§ Directions for this task
Reproduce the following lines character for character.

┏━━

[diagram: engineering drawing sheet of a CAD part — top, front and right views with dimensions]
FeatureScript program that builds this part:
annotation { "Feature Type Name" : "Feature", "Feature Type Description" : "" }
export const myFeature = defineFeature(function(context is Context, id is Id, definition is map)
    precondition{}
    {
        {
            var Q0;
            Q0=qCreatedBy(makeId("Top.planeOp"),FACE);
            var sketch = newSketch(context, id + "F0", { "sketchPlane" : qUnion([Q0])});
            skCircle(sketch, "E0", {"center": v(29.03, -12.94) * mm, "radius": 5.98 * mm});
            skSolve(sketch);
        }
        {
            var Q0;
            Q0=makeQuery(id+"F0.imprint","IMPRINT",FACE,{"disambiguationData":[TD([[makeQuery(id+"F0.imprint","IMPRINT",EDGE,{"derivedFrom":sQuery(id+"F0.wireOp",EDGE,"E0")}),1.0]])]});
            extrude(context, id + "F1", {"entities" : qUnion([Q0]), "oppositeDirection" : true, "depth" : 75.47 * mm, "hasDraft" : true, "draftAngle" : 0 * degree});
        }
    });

┗━━

§ Correct result
[diagram: engineering drawing sheet of a CAD part — top, front and right views with dimensions]
FeatureScript program that builds this part:
annotation { "Feature Type Name" : "Feature", "Feature Type Description" : "" }
export const myFeature = defineFeature(function(context is Context, id is Id, definition is map)
    precondition{}
    {
        {
            var Q0;
            Q0=qCreatedBy(makeId("Top.planeOp"),FACE);
            var sketch = newSketch(context, id + "F0", { "sketchPlane" : qUnion([Q0])});
            skCircle(sketch, "E0", {"center": v(29.03, -12.94) * mm, "radius": 5.98 * mm});
            skSolve(sketch);
        }
        {
            var Q0;
            Q0=makeQuery(id+"F0.imprint","IMPRINT",FACE,{"disambiguationData":[TD([[makeQuery(id+"F0.imprint","IMPRINT",EDGE,{"derivedFrom":sQuery(id+"F0.wireOp",EDGE,"E0")}),1.0]])]});
            extrude(context, id + "F1", {"entities" : qUnion([Q0]), "oppositeDirection" : true, "depth" : 75.47 * mm, "hasDraft" : true, "draftAngle" : 0 * degree});
        }
    });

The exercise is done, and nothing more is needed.